Drug offenders diverted to rehab under the provisions of Prop. 36 will have less trouble than ordinary civilians landing a state-funded bed at Tarzana, because public money has been earmarked for that purpose. It’s probably money well spent: The Drug Policy Alliance recently estimated that sending drug offenders to treatment instead of jail saved the state $279 million last year in incarceration costs. But it also means that fewer discretionary dollars are left over for individuals to take advantage of Tarzana’s resources without insurance or a court order. Senella defends the initiative’s success, but admits, “There’s something a little screwy about having to get arrested to get into a treatment program.”


If you’re hell-bent on inpatient rehab and want a tonier facility than Tarzana, there’s always Harmony Place up in Malibu — $39,950 for a 28-day program. If you don’t have that kind of money, there’s Cri-Help in Burbank, where no one is refused admission for inability to pay. There are also a number of outpatient and residential programs: For a full list of facilities in Los Angeles County, go towww.lapublichealth.org/adpa/
reports/guide0702.pdf.
And for the truly indigent, Homeless Healthcare will find clients a bed in some facility, somewhere — usually at American Healthcare or Redgate in Long Beach — within a week. But prospective patients must show up on time and be willing to detox without the help of methadone — which for many addicts may effectively mean getting no treatment at all.


“There are a lot of barriers to getting [poor] people into treatment,” says Terry Hair, the executive director of Clean Needles Now, the embattled needle-exchange program currently operating out of an SUV on the city’s streets, which often serves as a drug user’s first link to the medical establishment. “Say we set somebody up through Homeless Healthcare; they have to go every day at 8 a.m., and if there’s a bed open somewhere, then they send you over, and if there’s not, they say, ‘Come back tomorrow.’ Then, if you come back the next day and somebody else gets there first, you lose that spot — they’re not going to hold a bed for you.

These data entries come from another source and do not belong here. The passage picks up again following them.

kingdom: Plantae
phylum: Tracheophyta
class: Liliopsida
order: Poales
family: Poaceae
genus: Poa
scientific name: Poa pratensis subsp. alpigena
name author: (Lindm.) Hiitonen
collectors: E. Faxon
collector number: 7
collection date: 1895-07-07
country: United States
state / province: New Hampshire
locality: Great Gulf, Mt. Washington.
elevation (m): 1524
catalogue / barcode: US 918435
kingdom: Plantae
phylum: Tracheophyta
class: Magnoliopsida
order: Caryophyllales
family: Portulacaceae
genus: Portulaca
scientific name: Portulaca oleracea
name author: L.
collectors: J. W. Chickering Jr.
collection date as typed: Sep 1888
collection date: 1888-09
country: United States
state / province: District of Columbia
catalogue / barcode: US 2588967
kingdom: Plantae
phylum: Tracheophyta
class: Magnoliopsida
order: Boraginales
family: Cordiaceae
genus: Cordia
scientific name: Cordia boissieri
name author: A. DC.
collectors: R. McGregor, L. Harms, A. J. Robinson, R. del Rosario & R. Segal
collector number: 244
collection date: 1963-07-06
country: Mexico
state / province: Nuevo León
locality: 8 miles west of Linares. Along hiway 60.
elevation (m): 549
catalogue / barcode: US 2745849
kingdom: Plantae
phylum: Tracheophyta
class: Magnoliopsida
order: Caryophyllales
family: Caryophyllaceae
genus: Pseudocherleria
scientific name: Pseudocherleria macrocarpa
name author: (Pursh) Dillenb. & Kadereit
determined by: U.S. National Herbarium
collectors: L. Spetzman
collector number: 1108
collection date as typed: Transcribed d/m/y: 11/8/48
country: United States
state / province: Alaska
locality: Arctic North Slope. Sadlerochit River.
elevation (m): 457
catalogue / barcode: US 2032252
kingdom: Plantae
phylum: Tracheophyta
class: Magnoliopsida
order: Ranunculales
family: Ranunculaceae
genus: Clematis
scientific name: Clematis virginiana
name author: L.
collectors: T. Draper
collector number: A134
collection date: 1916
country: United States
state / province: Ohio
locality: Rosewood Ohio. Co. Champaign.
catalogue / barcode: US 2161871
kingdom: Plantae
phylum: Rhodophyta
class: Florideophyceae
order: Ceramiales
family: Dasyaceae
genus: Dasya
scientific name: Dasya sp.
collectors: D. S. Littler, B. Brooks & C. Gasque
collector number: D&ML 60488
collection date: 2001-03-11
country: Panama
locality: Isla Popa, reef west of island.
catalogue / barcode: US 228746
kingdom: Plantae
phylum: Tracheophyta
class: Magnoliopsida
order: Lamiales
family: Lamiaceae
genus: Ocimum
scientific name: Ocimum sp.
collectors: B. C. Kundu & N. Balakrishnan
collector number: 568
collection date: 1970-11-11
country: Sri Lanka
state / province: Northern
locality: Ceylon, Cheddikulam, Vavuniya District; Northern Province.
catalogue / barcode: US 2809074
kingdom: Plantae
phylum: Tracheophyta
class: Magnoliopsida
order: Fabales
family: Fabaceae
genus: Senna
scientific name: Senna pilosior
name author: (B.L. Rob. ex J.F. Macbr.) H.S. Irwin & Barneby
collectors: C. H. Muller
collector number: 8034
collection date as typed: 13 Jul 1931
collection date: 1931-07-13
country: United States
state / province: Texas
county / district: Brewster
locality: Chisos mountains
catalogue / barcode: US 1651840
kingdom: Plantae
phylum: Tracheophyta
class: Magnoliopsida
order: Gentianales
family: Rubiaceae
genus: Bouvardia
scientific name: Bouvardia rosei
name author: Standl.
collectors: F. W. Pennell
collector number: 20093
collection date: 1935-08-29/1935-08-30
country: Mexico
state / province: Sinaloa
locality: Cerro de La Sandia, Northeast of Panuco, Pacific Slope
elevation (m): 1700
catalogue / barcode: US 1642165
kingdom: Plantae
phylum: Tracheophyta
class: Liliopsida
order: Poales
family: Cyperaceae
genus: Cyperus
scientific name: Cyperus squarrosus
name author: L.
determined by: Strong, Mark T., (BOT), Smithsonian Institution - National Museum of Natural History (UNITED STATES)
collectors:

“We’re talking about people with chaotic lives anyway,” says Hair. “It’s hard to make them jump through these hoops.”


Having money, however, doesn’t necessarily make everything easy. Helen, who is one of Hair’s clients at the needle exchange, did not find it such a privilege to be middle class when it came to kicking. She refused to check herself into treatment, both for fear of sacrificing her anonymity and an unwillingness to admit she could not go it alone. “I know I can do it myself,” she insisted. “I’ve done it before.” Realizing how that sounds, Helen offered another explanation: “You know that saying from the Bible about how it’s easier for a camel to go through the eye of a needle than for a rich man to get into heaven? I’d say that about sobriety. If it were taking a toll on my finances, I might be more motivated to quit.”


But heroin was taking a toll on her body and happiness. After a third aborted attempt to quit in as many weeks, she finally made her way to Narcotics Anonymous, where she’d been told that 90 meetings in 90 days would spur her will to quit. When after 45 days she was still using, she effectively got herself arrested — a guy in the program told her he was going to “sit on her” until she quit. He confiscated her cell phone, moved her in with friends, and kept her his willing captive while she took refuge from the hot flashes of withdrawal by sprawling on the kitchen floor. It worked. A month after our last despairing conversation in which she confided yet another failure, Helen called me to say she had 15 days clean. I told her she sounded good. “I know,” she observed triumphantly. “Did you notice I’m laughing?”